Yesabai Kishan Karande, 60, took a loan from her employer for her hysterectomy about a decade ago and she is still working to repay it. She says the work is difficult: she cuts sugarcane, and carries piles of it to load them on to a tractor. And work timings depend on when the tractor gets there. “If the tractor comes at midnight, we have to work.”

Fertile ground for medical practices

Locals say as long as the dry weather conditions prevail, so will the trend of women taking up labour-intensive jobs. Last week, the 103 villages of Sangola taluka were among the 29,000 villages that the state government declared drought-affected. But drought here is not some recent phenomenon.

Dr Surendra Thakurdesai, head of the department of geography at Gogte Jogalekar College in Ratnagiri, explains: “While the whole of Western Maharashtra and Marathwada fall in the rain-shadow zone of the Sahyadris, a series of talukas — Sangola in Solapur, Man and Khatav in Satara, Jat and Atpadi in Sangli— fall in the secondary rain-shadow zone of the Shingnapur range. So you get deficit rainfall in these parts and they are the most severely drought prone.”

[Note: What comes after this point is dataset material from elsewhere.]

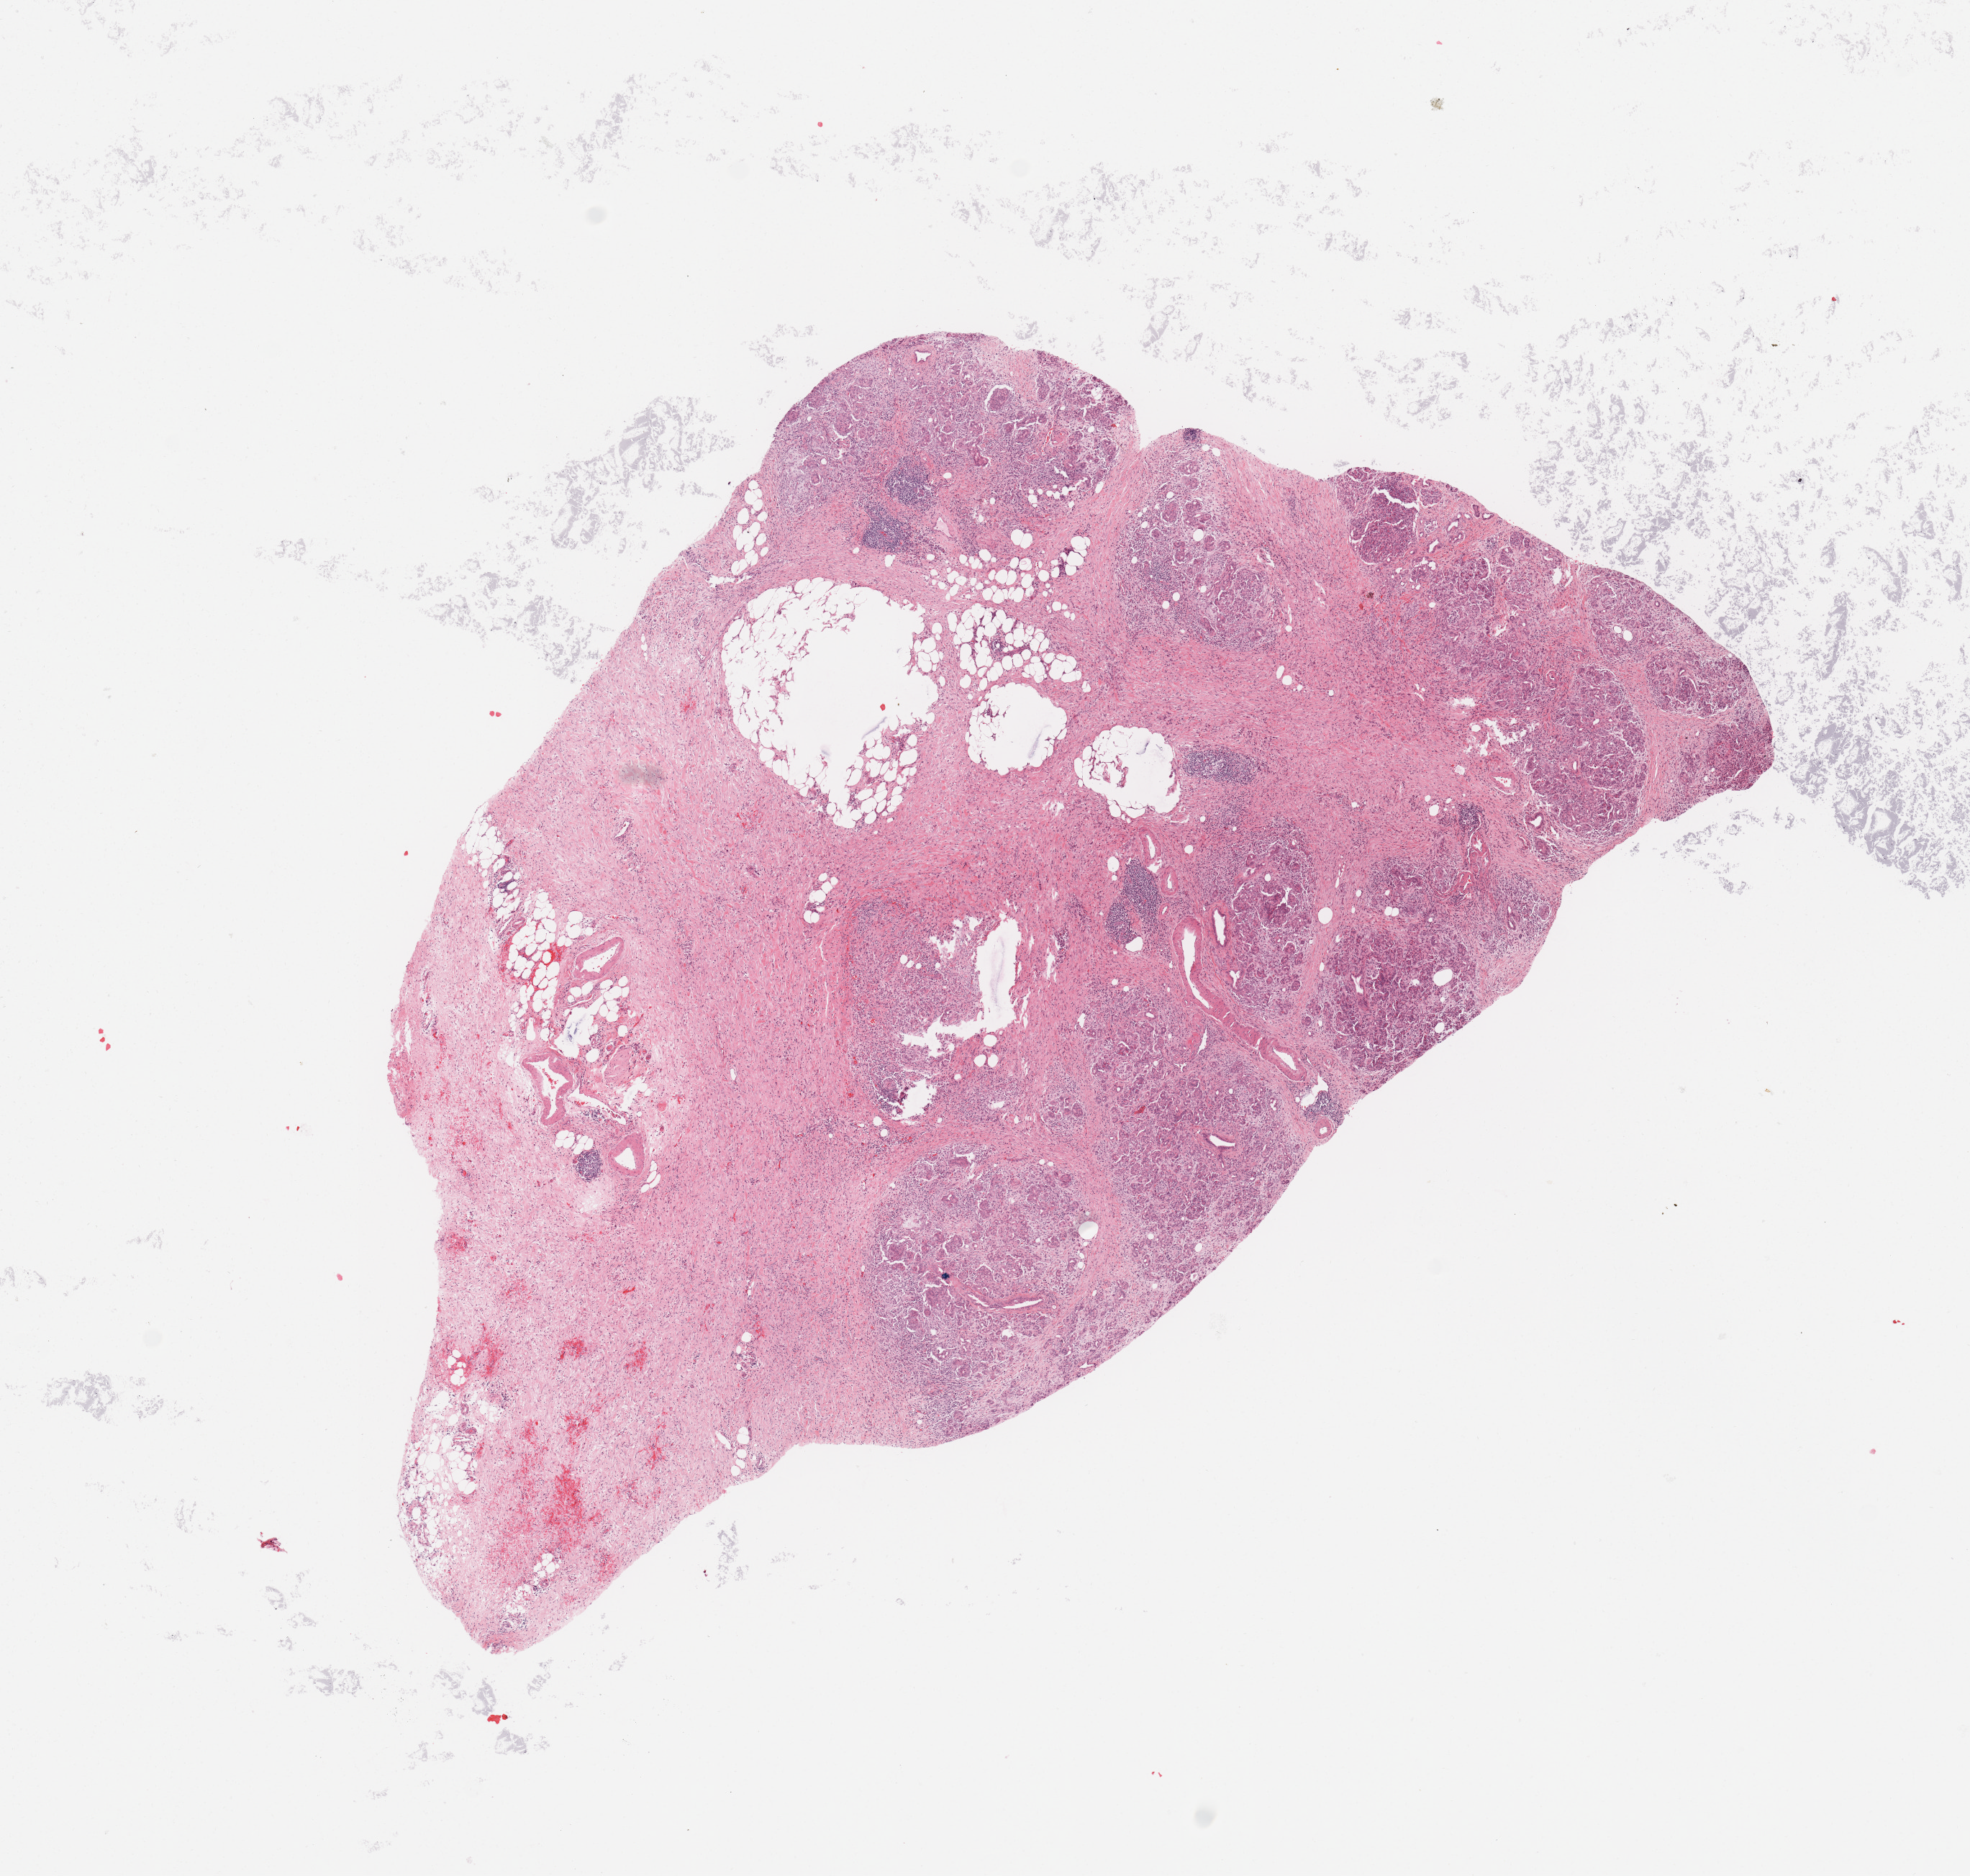
Digitized H&E-stained tissue section (whole slide) — a low-resolution overview of the entire scanned area, about 10.8 x 10.3 mm, normal (non-tumour) tissue sample, sampled site: pancreas. Male, 46 y/o.
This section: normal (non-tumour) tissue from the same patient. Patient diagnosis: Infiltrating duct carcinoma, NOS.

Low rainfall notwithstanding, this belt is fertile land for private medical practices. Over a dozen private hospitals dot the Sangli-Sangola belt and offer hysterectomies. Doctors there admit that over the last 20 to 25 years, the number of women undergoing hysterectomies has shot up. “It is the women who want it,” says Dr. S.A. Kulloli, who runs Kulloli Hospital in Sangli. “They want to get rid of the pain. It comes in the way of their work.” He maintains that a hysterectomy is never the first option, but is suggested only after drugs fail to work.

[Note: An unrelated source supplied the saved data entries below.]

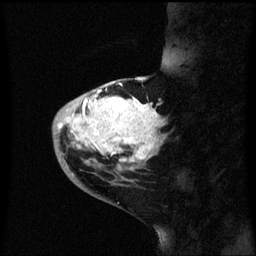
Breast MRI (dynamic contrast-enhanced), one sagittal slice. Position 19 of 60 along the scan axis. Dynamic contrast-enhanced series, image 2 of 3 at this slice position (ordered by acquisition). 1.5 T. TE 4.2 ms, TR 8.4 ms. 256 × 256 image matrix, field of view 200 × 200 mm. Patient: female, 46 years. Case-level facts recorded for this patient, not image findings: setting: breast cancer imaged before/during neoadjuvant chemotherapy; receptor status: HER2-positive.
Annotated regions visible in this slice (semi-automatically segmented with operator editing):
- analysis volume of interest (the breast-tissue region the enhancement analysis was run in; not a lesion): bounding box <52,86,167,171> (left, top, right, bottom; pixels)
- tumour enhancement mask (voxels above the 70 % enhancement threshold inside the analysis volume of interest): <58,90,163,163>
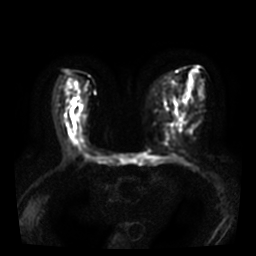
Breast MRI, one axial slice. Position 15 of 36 along the scan axis. Diffusion-weighted series; image 2 of 4 stored at this slice position (different b-values; order by instance number). 3 T. 5 mm slice thickness. 256 × 256 image matrix, field of view 320 × 320 mm. Female patient.
Outlined on this slice (outlined manually by an expert reader):
- tumour on diffusion-weighted imaging: bounding box <72,103,75,106> (left, top, right, bottom; pixels)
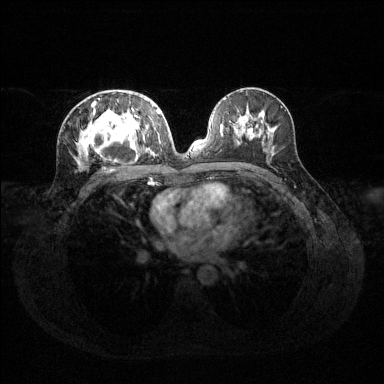
Breast MRI (dynamic contrast-enhanced), one axial slice; position 68 of 144 along the scan axis; dynamic contrast-enhanced series, time point 2 of 6 at this slice position (early post-contrast); 1.5 T; TE 1.6 ms, TR 4.6 ms; 384 × 384 image matrix. Female patient.
Outlined on this slice (semi-automatically segmented with operator editing):
- enhancing-tissue mask used for the functional tumour volume (all voxels passing the contrast-enhancement thresholds inside the analysis volume; usually the tumour): bounding box [x1, y1, x2, y2] px = [77, 94, 160, 167]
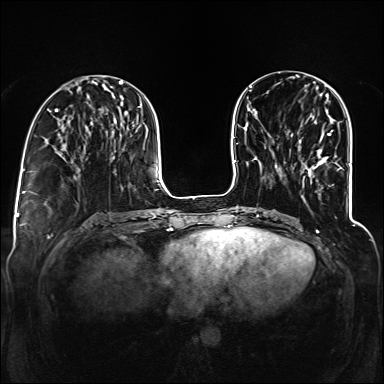
Breast MRI (dynamic contrast-enhanced), one axial slice. Position 46 of 160 along the scan axis. Dynamic contrast-enhanced series, time point 2 of 6 at this slice position (early post-contrast). 1.5 T. TE 2.3 ms, TR 5.2 ms. 384 × 384 image matrix, field of view 330 × 330 mm. Female patient.
Outlined on this slice (semi-automatically segmented with operator editing):
- enhancing-tissue mask used for the functional tumour volume (all voxels passing the contrast-enhancement thresholds inside the analysis volume; usually the tumour): bounding box [x1, y1, x2, y2] px = [318, 130, 342, 169]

However, at the Rural Hospital, Sangola, medical superintendent Dr. Piyush Patil says a hysterectomy is often the first line of treatment doctors in the area prescribe. And women believe doctors, as they widely believe that white discharge could be the first symptom of cancer. That view is strangely corroborated by the Taluka Medical Officer, Dr. A.M. Qazi: “It is the right course of treatment,” he says, adding that there is a high possibility of cervical cancer. He, of course, says that proper diagnostics need to be followed.

Dr. Amita Maheshwari, gynaecological oncologist at Tata Memorial Hospital, says that even if cancer is suspected, a hysterectomy isn’t the right course of treatment; a diagnosis can’t be made without a clinical examination and tests, including a pap smear.

That awareness is conspicuously missing in the villages of Sangola. Child marriages are a footnote in the bigger concern of hysterectomies, which explains why women undergo the procedure as early as their twenties.

Like Susheela Samadhan Hipurkar, 26, who was married off at 14, had three children, and underwent a hysterectomy two years ago. She has just returned from a six-month stint at the sugarcane factory and is now working as a farm labourer. Her joints ache all the time, and she looks older than her age. She has no alternative. “I have no time to rest,” she says.